● **INSTRUCTIONS FOR THE TASK**
A single number is the whole answer: the count of lines in the records where "provided" occurs.

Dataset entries
.....
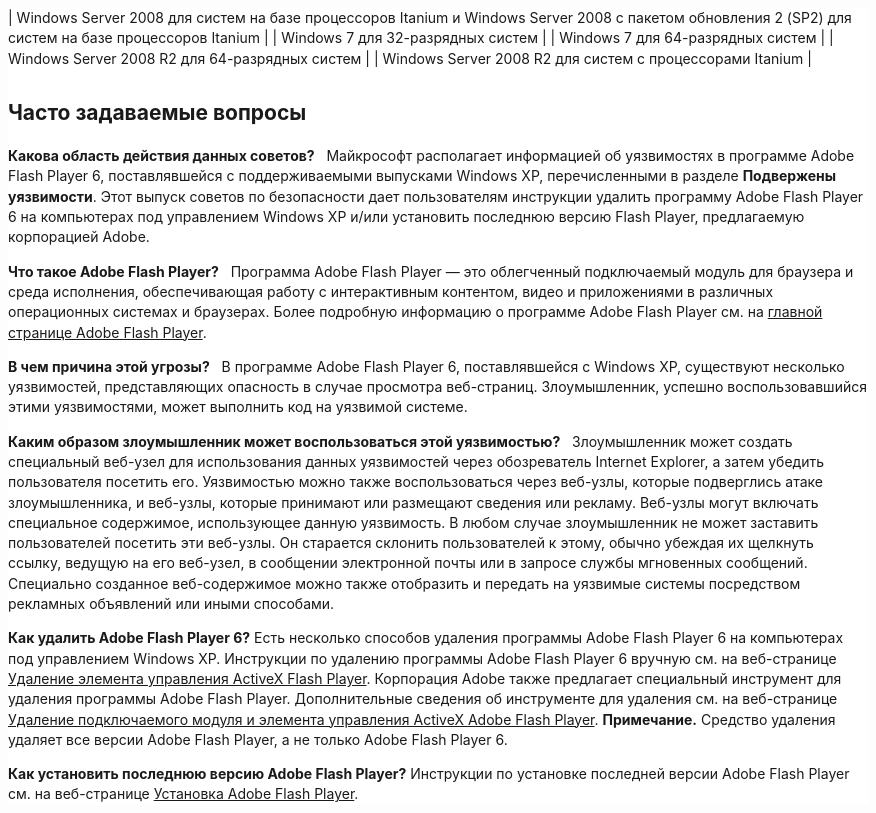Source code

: | Windows Server 2008 для систем на базе процессоров Itanium и Windows Server 2008 с пакетом обновления 2 (SP2) для систем на базе процессоров Itanium |
| Windows 7 для 32-разрядных систем                                                                                                                    |
| Windows 7 для 64-разрядных систем                                                                                                                    |
| Windows Server 2008 R2 для 64-разрядных систем                                                                                                       |
| Windows Server 2008 R2 для систем с процессорами Itanium                                                                                             |

Часто задаваемые вопросы
------------------------

<span></span>
**Какова область действия данных советов?**  
Майкрософт располагает информацией об уязвимостях в программе Adobe Flash Player 6, поставлявшейся с поддерживаемыми выпусками Windows XP, перечисленными в разделе **Подвержены уязвимости**. Этот выпуск советов по безопасности дает пользователям инструкции удалить программу Adobe Flash Player 6 на компьютерах под управлением Windows XP и/или установить последнюю версию Flash Player, предлагаемую корпорацией Adobe.

**Что такое Adobe Flash Player?**  
Программа Adobe Flash Player — это облегченный подключаемый модуль для браузера и среда исполнения, обеспечивающая работу с интерактивным контентом, видео и приложениями в различных операционных системах и браузерах. Более подробную информацию о программе Adobe Flash Player см. на [главной странице Adobe Flash Player](http://www.adobe.com/products/flashplayer/).

**В чем причина этой угрозы?**  
В программе Adobe Flash Player 6, поставлявшейся с Windows XP, существуют несколько уязвимостей, представляющих опасность в случае просмотра веб-страниц. Злоумышленник, успешно воспользовавшийся этими уязвимостями, может выполнить код на уязвимой системе.

**Каким образом злоумышленник может воспользоваться этой уязвимостью?**  
Злоумышленник может создать специальный веб-узел для использования данных уязвимостей через обозреватель Internet Explorer, а затем убедить пользователя посетить его. Уязвимостью можно также воспользоваться через веб-узлы, которые подверглись атаке злоумышленника, и веб-узлы, которые принимают или размещают сведения или рекламу. Веб-узлы могут включать специальное содержимое, использующее данную уязвимость. В любом случае злоумышленник не может заставить пользователей посетить эти веб-узлы. Он старается склонить пользователей к этому, обычно убеждая их щелкнуть ссылку, ведущую на его веб-узел, в сообщении электронной почты или в запросе службы мгновенных сообщений. Специально созданное веб-содержимое можно также отобразить и передать на уязвимые системы посредством рекламных объявлений или иными способами.

**Как удалить Adobe Flash Player 6?**
Есть несколько способов удаления программы Adobe Flash Player 6 на компьютерах под управлением Windows XP. Инструкции по удалению программы Adobe Flash Player 6 вручную см. на веб-странице [Удаление элемента управления ActiveX Flash Player](http://kb2.adobe.com/cps/127/tn_12727.html). Корпорация Adobe также предлагает специальный инструмент для удаления программы Adobe Flash Player. Дополнительные сведения об инструменте для удаления см. на веб-странице [Удаление подключаемого модуля и элемента управления ActiveX Adobe Flash Player](http://kb2.adobe.com/cps/141/tn_14157.html).
**Примечание.** Средство удаления удаляет все версии Adobe Flash Player, а не только Adobe Flash Player 6.

**Как установить последнюю версию Adobe Flash Player?**
Инструкции по установке последней версии Adobe Flash Player см. на веб-странице [Установка Adobe Flash Player](http://get.adobe.com/flashplayer/).

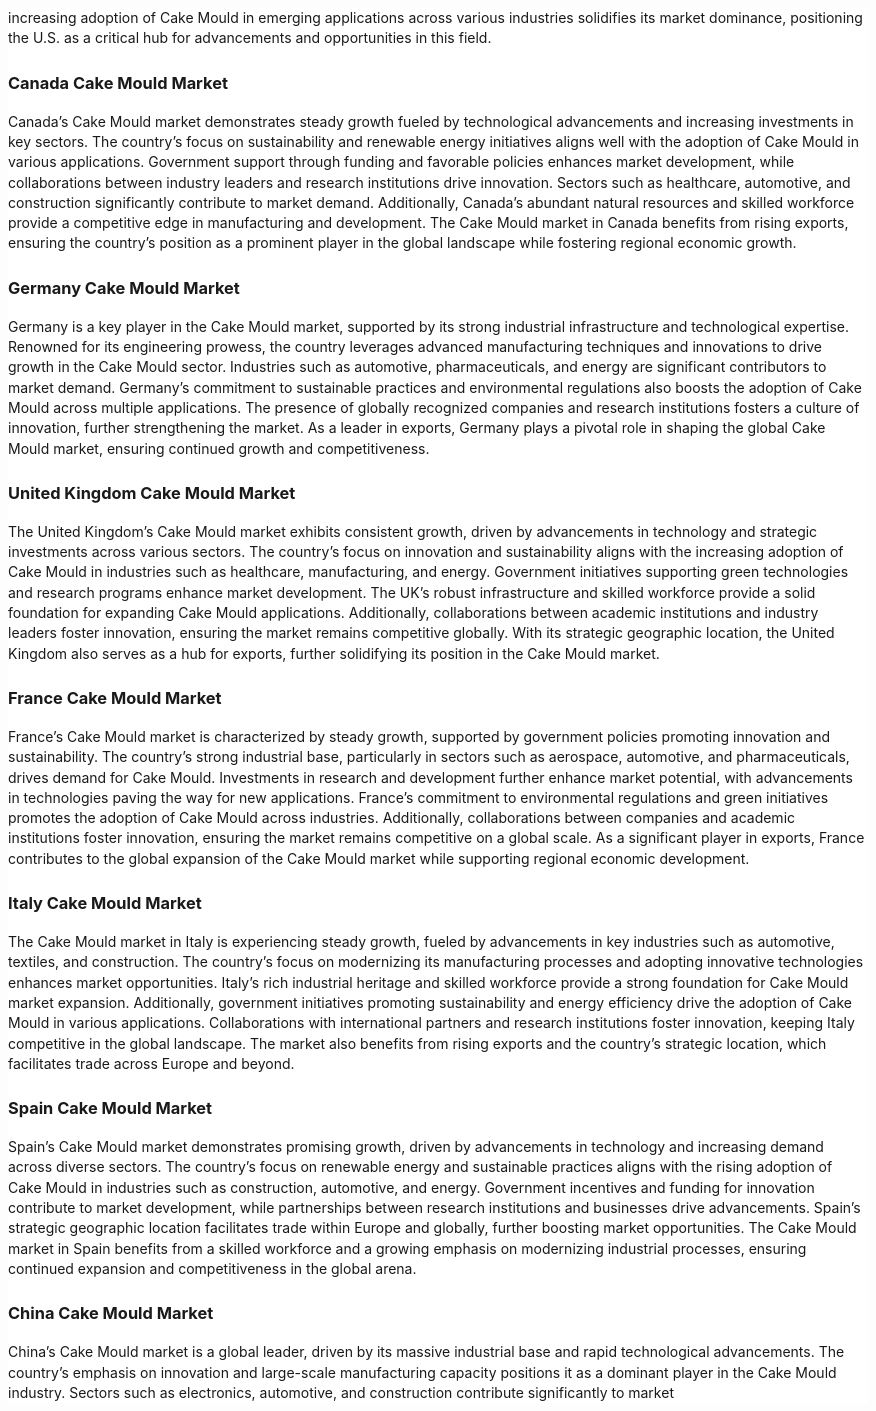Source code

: increasing adoption of Cake Mould in emerging applications across various industries solidifies its market dominance, positioning the U.S. as a critical hub for advancements and opportunities in this field.</p><h3>Canada Cake Mould Market</h3><p>Canada&rsquo;s Cake Mould market demonstrates steady growth fueled by technological advancements and increasing investments in key sectors. The country&rsquo;s focus on sustainability and renewable energy initiatives aligns well with the adoption of Cake Mould in various applications. Government support through funding and favorable policies enhances market development, while collaborations between industry leaders and research institutions drive innovation. Sectors such as healthcare, automotive, and construction significantly contribute to market demand. Additionally, Canada&rsquo;s abundant natural resources and skilled workforce provide a competitive edge in manufacturing and development. The Cake Mould market in Canada benefits from rising exports, ensuring the country&rsquo;s position as a prominent player in the global landscape while fostering regional economic growth.</p><h3>Germany Cake Mould Market</h3><p>Germany is a key player in the Cake Mould market, supported by its strong industrial infrastructure and technological expertise. Renowned for its engineering prowess, the country leverages advanced manufacturing techniques and innovations to drive growth in the Cake Mould sector. Industries such as automotive, pharmaceuticals, and energy are significant contributors to market demand. Germany&rsquo;s commitment to sustainable practices and environmental regulations also boosts the adoption of Cake Mould across multiple applications. The presence of globally recognized companies and research institutions fosters a culture of innovation, further strengthening the market. As a leader in exports, Germany plays a pivotal role in shaping the global Cake Mould market, ensuring continued growth and competitiveness.</p><h3>United Kingdom Cake Mould Market</h3><p>The United Kingdom&rsquo;s Cake Mould market exhibits consistent growth, driven by advancements in technology and strategic investments across various sectors. The country&rsquo;s focus on innovation and sustainability aligns with the increasing adoption of Cake Mould in industries such as healthcare, manufacturing, and energy. Government initiatives supporting green technologies and research programs enhance market development. The UK&rsquo;s robust infrastructure and skilled workforce provide a solid foundation for expanding Cake Mould applications. Additionally, collaborations between academic institutions and industry leaders foster innovation, ensuring the market remains competitive globally. With its strategic geographic location, the United Kingdom also serves as a hub for exports, further solidifying its position in the Cake Mould market.</p><h3>France Cake Mould Market</h3><p>France&rsquo;s Cake Mould market is characterized by steady growth, supported by government policies promoting innovation and sustainability. The country&rsquo;s strong industrial base, particularly in sectors such as aerospace, automotive, and pharmaceuticals, drives demand for Cake Mould. Investments in research and development further enhance market potential, with advancements in technologies paving the way for new applications. France&rsquo;s commitment to environmental regulations and green initiatives promotes the adoption of Cake Mould across industries. Additionally, collaborations between companies and academic institutions foster innovation, ensuring the market remains competitive on a global scale. As a significant player in exports, France contributes to the global expansion of the Cake Mould market while supporting regional economic development.</p><h3>Italy Cake Mould Market</h3><p>The Cake Mould market in Italy is experiencing steady growth, fueled by advancements in key industries such as automotive, textiles, and construction. The country&rsquo;s focus on modernizing its manufacturing processes and adopting innovative technologies enhances market opportunities. Italy&rsquo;s rich industrial heritage and skilled workforce provide a strong foundation for Cake Mould market expansion. Additionally, government initiatives promoting sustainability and energy efficiency drive the adoption of Cake Mould in various applications. Collaborations with international partners and research institutions foster innovation, keeping Italy competitive in the global landscape. The market also benefits from rising exports and the country&rsquo;s strategic location, which facilitates trade across Europe and beyond.</p><h3>Spain Cake Mould Market</h3><p>Spain&rsquo;s Cake Mould market demonstrates promising growth, driven by advancements in technology and increasing demand across diverse sectors. The country&rsquo;s focus on renewable energy and sustainable practices aligns with the rising adoption of Cake Mould in industries such as construction, automotive, and energy. Government incentives and funding for innovation contribute to market development, while partnerships between research institutions and businesses drive advancements. Spain&rsquo;s strategic geographic location facilitates trade within Europe and globally, further boosting market opportunities. The Cake Mould market in Spain benefits from a skilled workforce and a growing emphasis on modernizing industrial processes, ensuring continued expansion and competitiveness in the global arena.</p><h3>China Cake Mould Market</h3><p>China&rsquo;s Cake Mould market is a global leader, driven by its massive industrial base and rapid technological advancements. The country&rsquo;s emphasis on innovation and large-scale manufacturing capacity positions it as a dominant player in the Cake Mould industry. Sectors such as electronics, automotive, and construction contribute significantly to market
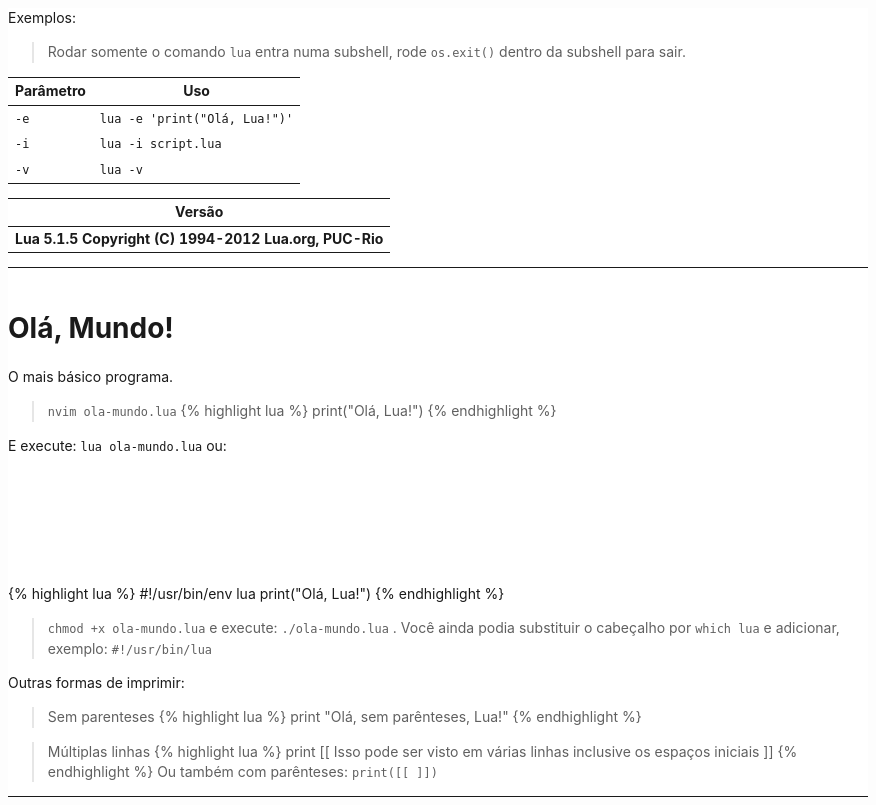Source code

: Exemplos:
> Rodar somente o comando `lua` entra numa subshell, rode `os.exit()` dentro da subshell para sair.

| Parâmetro | Uso |
|---|---|
| `-e` | `lua -e 'print("Olá, Lua!")'` |
| `-i` | `lua -i script.lua` |
| `-v` | `lua -v` |

| Versão |
|---|
| **Lua 5.1.5  Copyright (C) 1994-2012 Lua.org, PUC-Rio** |


---

# Olá, Mundo!
O mais básico programa.

> `nvim ola-mundo.lua`
{% highlight lua %}
print("Olá, Lua!")
{% endhighlight %}

E execute: `lua ola-mundo.lua` ou:



<script async src="//pagead2.googlesyndication.com/pagead/js/adsbygoogle.js"></script>

<ins class="adsbygoogle"
style="display:inline-block;width:730px;height:95px"
data-ad-client="ca-pub-2838251107855362"
data-ad-slot="5351066970"></ins>
<script>
(adsbygoogle = window.adsbygoogle || []).push({});
</script>

{% highlight lua %}
#!/usr/bin/env lua
print("Olá, Lua!")
{% endhighlight %}
> `chmod +x ola-mundo.lua` e execute: `./ola-mundo.lua` . Você ainda podia substituir o cabeçalho por `which lua` e adicionar, exemplo: `#!/usr/bin/lua`

Outras formas de imprimir:
> Sem parenteses
{% highlight lua %}
print "Olá, sem parênteses, Lua!"
{% endhighlight %}

> Múltiplas linhas
{% highlight lua %}
print [[
Isso pode ser visto
em várias linhas
 inclusive os espaços iniciais
]]
{% endhighlight %}
> Ou também com parênteses: `print([[ ]])`

---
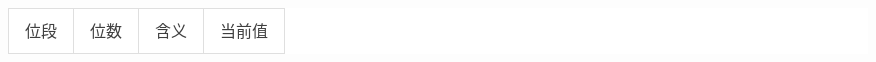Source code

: <table><thead><tr style="box-sizing: border-box;border-width: 0px;border-style: solid;border-color: rgb(229, 229, 229);"><td style="box-sizing: border-box;border: 1px solid rgb(223, 223, 223);text-align: left;line-height: 1.75;font-family: -apple-system-font, BlinkMacSystemFont, &#34;Helvetica Neue&#34;, &#34;PingFang SC&#34;, &#34;Hiragino Sans GB&#34;, &#34;Microsoft YaHei UI&#34;, &#34;Microsoft YaHei&#34;, Arial, sans-serif;font-size: 16px;padding: 0.5em 1em;color: rgb(63, 63, 63);word-break: keep-all;"><section><span leaf="">位段</span></section></td><td style="box-sizing: border-box;border: 1px solid rgb(223, 223, 223);text-align: left;line-height: 1.75;font-family: -apple-system-font, BlinkMacSystemFont, &#34;Helvetica Neue&#34;, &#34;PingFang SC&#34;, &#34;Hiragino Sans GB&#34;, &#34;Microsoft YaHei UI&#34;, &#34;Microsoft YaHei&#34;, Arial, sans-serif;font-size: 16px;padding: 0.5em 1em;color: rgb(63, 63, 63);word-break: keep-all;"><section><span leaf="">位数</span></section></td><td style="box-sizing: border-box;border: 1px solid rgb(223, 223, 223);text-align: left;line-height: 1.75;font-family: -apple-system-font, BlinkMacSystemFont, &#34;Helvetica Neue&#34;, &#34;PingFang SC&#34;, &#34;Hiragino Sans GB&#34;, &#34;Microsoft YaHei UI&#34;, &#34;Microsoft YaHei&#34;, Arial, sans-serif;font-size: 16px;padding: 0.5em 1em;color: rgb(63, 63, 63);word-break: keep-all;"><section><span leaf="">含义</span></section></td><td style="box-sizing: border-box;border: 1px solid rgb(223, 223, 223);text-align: left;line-height: 1.75;font-family: -apple-system-font, BlinkMacSystemFont, &#34;Helvetica Neue&#34;, &#34;PingFang SC&#34;, &#34;Hiragino Sans GB&#34;, &#34;Microsoft YaHei UI&#34;, &#34;Microsoft YaHei&#34;, Arial, sans-serif;font-size: 16px;padding: 0.5em 1em;color: rgb(63, 63, 63);word-break: keep-all;"><section><span leaf="">当前值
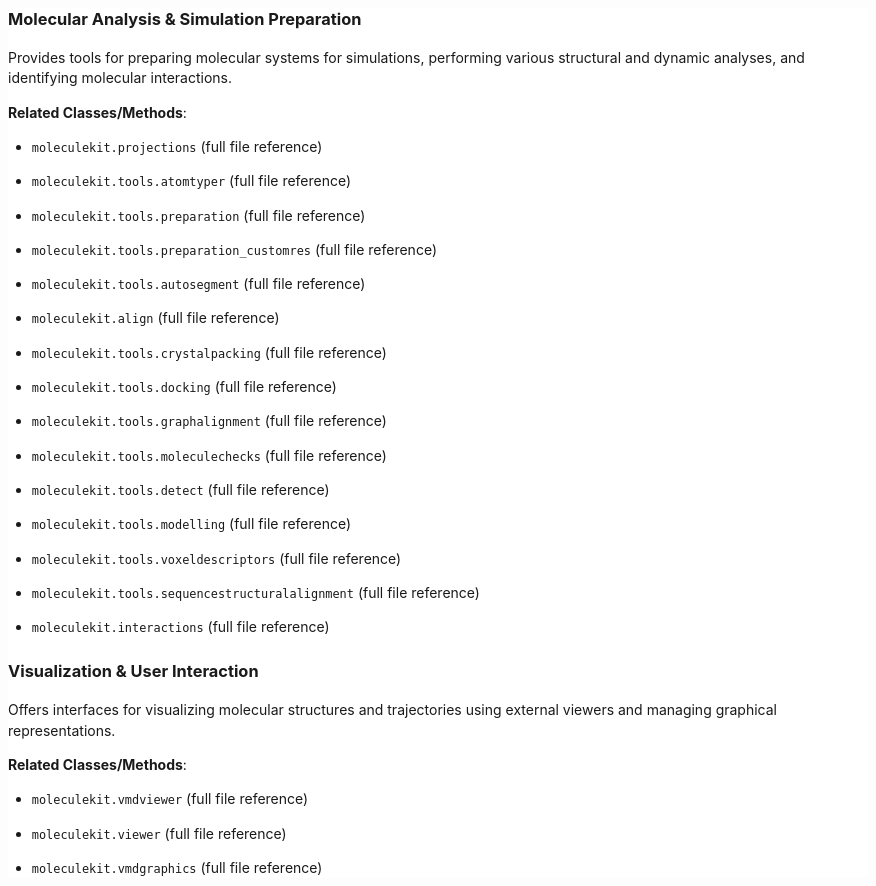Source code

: 



### Molecular Analysis & Simulation Preparation

Provides tools for preparing molecular systems for simulations, performing various structural and dynamic analyses, and identifying molecular interactions.





**Related Classes/Methods**:



- `moleculekit.projections` (full file reference)

- `moleculekit.tools.atomtyper` (full file reference)

- `moleculekit.tools.preparation` (full file reference)

- `moleculekit.tools.preparation_customres` (full file reference)

- `moleculekit.tools.autosegment` (full file reference)

- `moleculekit.align` (full file reference)

- `moleculekit.tools.crystalpacking` (full file reference)

- `moleculekit.tools.docking` (full file reference)

- `moleculekit.tools.graphalignment` (full file reference)

- `moleculekit.tools.moleculechecks` (full file reference)

- `moleculekit.tools.detect` (full file reference)

- `moleculekit.tools.modelling` (full file reference)

- `moleculekit.tools.voxeldescriptors` (full file reference)

- `moleculekit.tools.sequencestructuralalignment` (full file reference)

- `moleculekit.interactions` (full file reference)





### Visualization & User Interaction

Offers interfaces for visualizing molecular structures and trajectories using external viewers and managing graphical representations.





**Related Classes/Methods**:



- `moleculekit.vmdviewer` (full file reference)

- `moleculekit.viewer` (full file reference)

- `moleculekit.vmdgraphics` (full file reference)
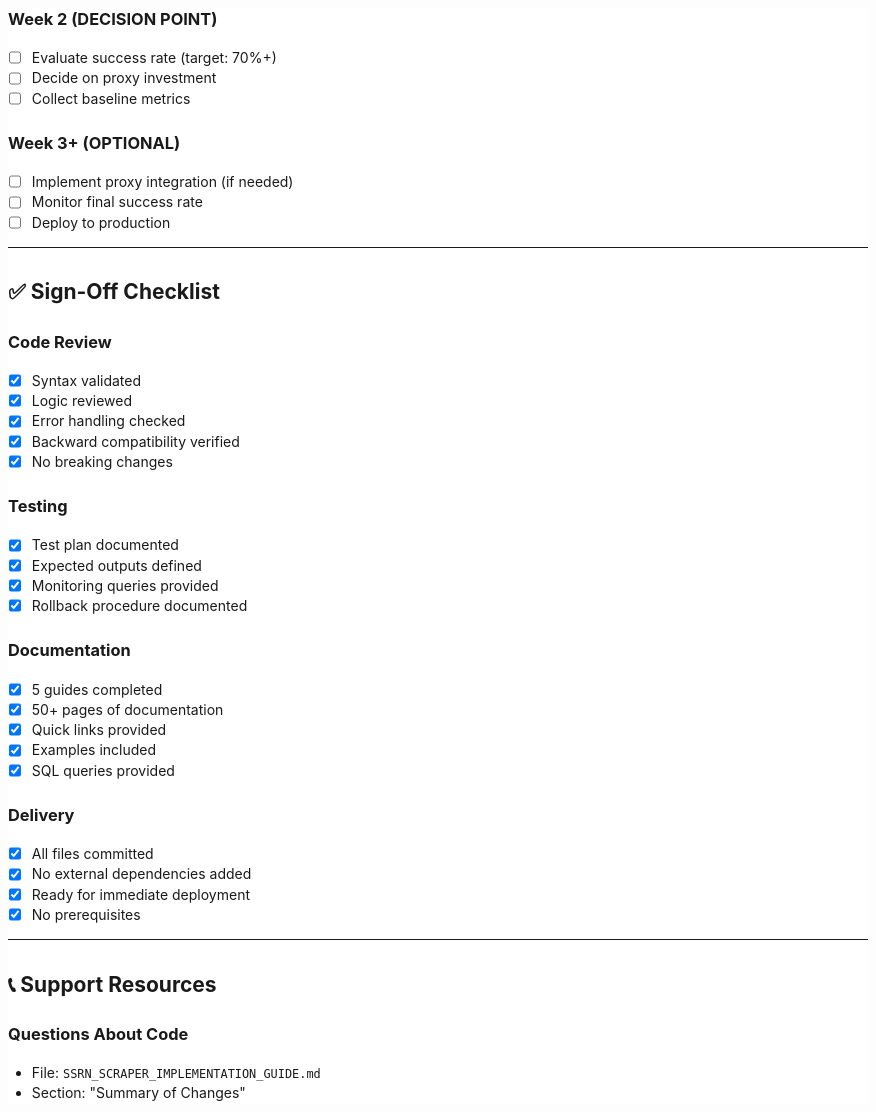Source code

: ### Week 2 (DECISION POINT)
- [ ] Evaluate success rate (target: 70%+)
- [ ] Decide on proxy investment
- [ ] Collect baseline metrics

### Week 3+ (OPTIONAL)
- [ ] Implement proxy integration (if needed)
- [ ] Monitor final success rate
- [ ] Deploy to production

---

## ✅ Sign-Off Checklist

### Code Review
- [x] Syntax validated
- [x] Logic reviewed
- [x] Error handling checked
- [x] Backward compatibility verified
- [x] No breaking changes

### Testing
- [x] Test plan documented
- [x] Expected outputs defined
- [x] Monitoring queries provided
- [x] Rollback procedure documented

### Documentation
- [x] 5 guides completed
- [x] 50+ pages of documentation
- [x] Quick links provided
- [x] Examples included
- [x] SQL queries provided

### Delivery
- [x] All files committed
- [x] No external dependencies added
- [x] Ready for immediate deployment
- [x] No prerequisites

---

## 📞 Support Resources

### Questions About Code
- File: `SSRN_SCRAPER_IMPLEMENTATION_GUIDE.md`
- Section: "Summary of Changes"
.....
● **ANSWER FOR THIS EXERCISE**
3